▸ **Selected excerpt**
######

Why does it matter? Because the exchange of money in return for a future return payment might be a loan, but it might also be an investment, a loan-investment hybrid, or perhaps just a purchase of a property interest. Usury laws do not apply to investment transactions and they certainly would not apply to a purchase of property; neither would the requirements of the federal Truth in Lending Act (TILA). The authors could have chosen a more neutral term to describe these transactions, such as “probate funding” or “probate financing,” but not only did they use a term that presumes the status as a loan, the absence of any mention indicates that they were likely blind to their biases.
In its limited attempt to address the loan versus investment distinction, Probate Lending asks only whether probate funding agreements are contingent. The contingent nature of the transaction is one that courts have considered carefully when determining whether something is a loan, but it need not and should not conclude the analysis. Yet, it is precisely where the authors abandon their inquiry after concluding that probate funding is less contingent than litigation funding.
Is probate funding contingent, then? The recipient of probate funding receives money in exchange for the right to pursue some portion of the heir’s claim to the estate. If the heir’s claim is successful, the funder receives some percentage of the heir’s portion, as agreed to in the funding document. Importantly, the funding transaction is nonrecourse, so the funder can only receive as much as the heir would have received from the estate. Probate Lending concludes that, because the vast majority of funding transactions yield a positive return for the funder, the contingent nature of the funding transaction is merely “colorable,” at best. This conclusion, however, is suspect, even given the authors’ own data.

######

▸ **Record extracts**
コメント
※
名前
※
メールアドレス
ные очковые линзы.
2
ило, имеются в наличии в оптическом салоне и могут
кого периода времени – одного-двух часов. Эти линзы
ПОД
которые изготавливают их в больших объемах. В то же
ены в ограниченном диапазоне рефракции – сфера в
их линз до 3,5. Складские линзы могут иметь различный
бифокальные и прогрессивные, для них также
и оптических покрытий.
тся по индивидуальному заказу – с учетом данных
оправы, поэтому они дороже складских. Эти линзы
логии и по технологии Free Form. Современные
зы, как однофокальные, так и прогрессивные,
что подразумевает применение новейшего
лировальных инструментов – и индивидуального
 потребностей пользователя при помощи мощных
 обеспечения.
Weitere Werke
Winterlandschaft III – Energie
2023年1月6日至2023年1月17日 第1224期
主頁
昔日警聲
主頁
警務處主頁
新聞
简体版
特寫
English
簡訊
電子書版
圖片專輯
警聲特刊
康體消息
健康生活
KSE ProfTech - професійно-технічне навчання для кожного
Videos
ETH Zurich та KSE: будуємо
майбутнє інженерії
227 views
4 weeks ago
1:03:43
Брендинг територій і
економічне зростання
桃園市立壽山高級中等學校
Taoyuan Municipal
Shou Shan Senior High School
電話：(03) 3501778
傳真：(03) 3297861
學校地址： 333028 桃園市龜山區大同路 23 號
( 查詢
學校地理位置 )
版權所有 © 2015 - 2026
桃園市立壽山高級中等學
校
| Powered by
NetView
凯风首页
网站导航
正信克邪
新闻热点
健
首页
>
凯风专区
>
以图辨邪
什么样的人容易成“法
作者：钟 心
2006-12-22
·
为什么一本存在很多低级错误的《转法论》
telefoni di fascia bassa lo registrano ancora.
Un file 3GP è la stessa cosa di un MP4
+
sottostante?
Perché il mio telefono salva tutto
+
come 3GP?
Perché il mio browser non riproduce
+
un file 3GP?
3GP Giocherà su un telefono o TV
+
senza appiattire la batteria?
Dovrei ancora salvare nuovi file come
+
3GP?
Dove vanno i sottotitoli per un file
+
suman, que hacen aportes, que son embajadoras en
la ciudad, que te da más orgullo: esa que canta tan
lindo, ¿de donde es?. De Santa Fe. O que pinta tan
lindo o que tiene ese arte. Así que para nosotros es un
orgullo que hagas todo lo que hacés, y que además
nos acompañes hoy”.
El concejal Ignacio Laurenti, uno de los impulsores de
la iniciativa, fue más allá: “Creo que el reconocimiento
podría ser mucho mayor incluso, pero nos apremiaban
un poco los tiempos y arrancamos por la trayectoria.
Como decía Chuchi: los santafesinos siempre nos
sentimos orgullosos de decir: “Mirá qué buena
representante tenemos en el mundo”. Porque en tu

######

▸ **Check your understanding**
**1)** Reproduce the passage on probate funding word for word from "In its limited" to "than litigation funding.".
**2)** Continue the passage on probate funding, picking up after its final sentence.

▸ **Answers in order**
**1)**
In its limited attempt to address the loan versus investment distinction, Probate Lending asks only whether probate funding agreements are contingent. The contingent nature of the transaction is one that courts have considered carefully when determining whether something is a loan, but it need not and should not conclude the analysis. Yet, it is precisely where the authors abandon their inquiry after concluding that probate funding is less contingent than litigation funding.

**2)**
In one case, the heir received no award, leaving the funder without any recovery. In two other cases, the funder recovered less than the amount advanced, yielding a negative return. The authors dismiss these cases as representing easily preventable mistakes and argue that they are “not likely to recur.” This strains credulity, for it requires the reader to believe that, somehow, the authors have managed to capture a unique occurrence purely by accident. Probate funding has been ongoing since at least 2004, and it is highly unlikely that the only time these negative-return outcomes were realized was during the short window of time studied by the authors. Far more likely is that these events are regular, even if they only comprise a small percentage of the total funding arrangements.
There are many reasons to believe the probate funding process is subject to significant uncertainties. The authors concede that an heir might receive little to nothing because the probate process drains the estate. Other contingencies that could lead to an heir’s not receiving the expected inheritance include unforeseen bills that the estate must pay or even the discovery of an unknown will that disinherits an heir that received funding. All of these possibilities reflect the reality that our legal system—even our probate system—is not merely a mechanistic process. There is every reason to suspect that the probate funding transaction reflects an attempt by the heir to transfer the burden of uncertainty—either temporal or substantive—to the funder. The authors even concede that time preference—pure temporal risk—cannot fully explain the heir’s decision to seek out a funding opportunity, but fail to grasp the full import of that concession.
The risk assumed by probate funders is not illusory, as claimed in Probate Lending. Real and significant contingencies—not only whether the heir will be entitled to any portion of the estate but also when payment will occur—lead heirs to seek out probate funders, and those contingencies cannot be assumed away. That the authors do so is yet another indication that they are unaware of their bias in favor of probate funding as loans.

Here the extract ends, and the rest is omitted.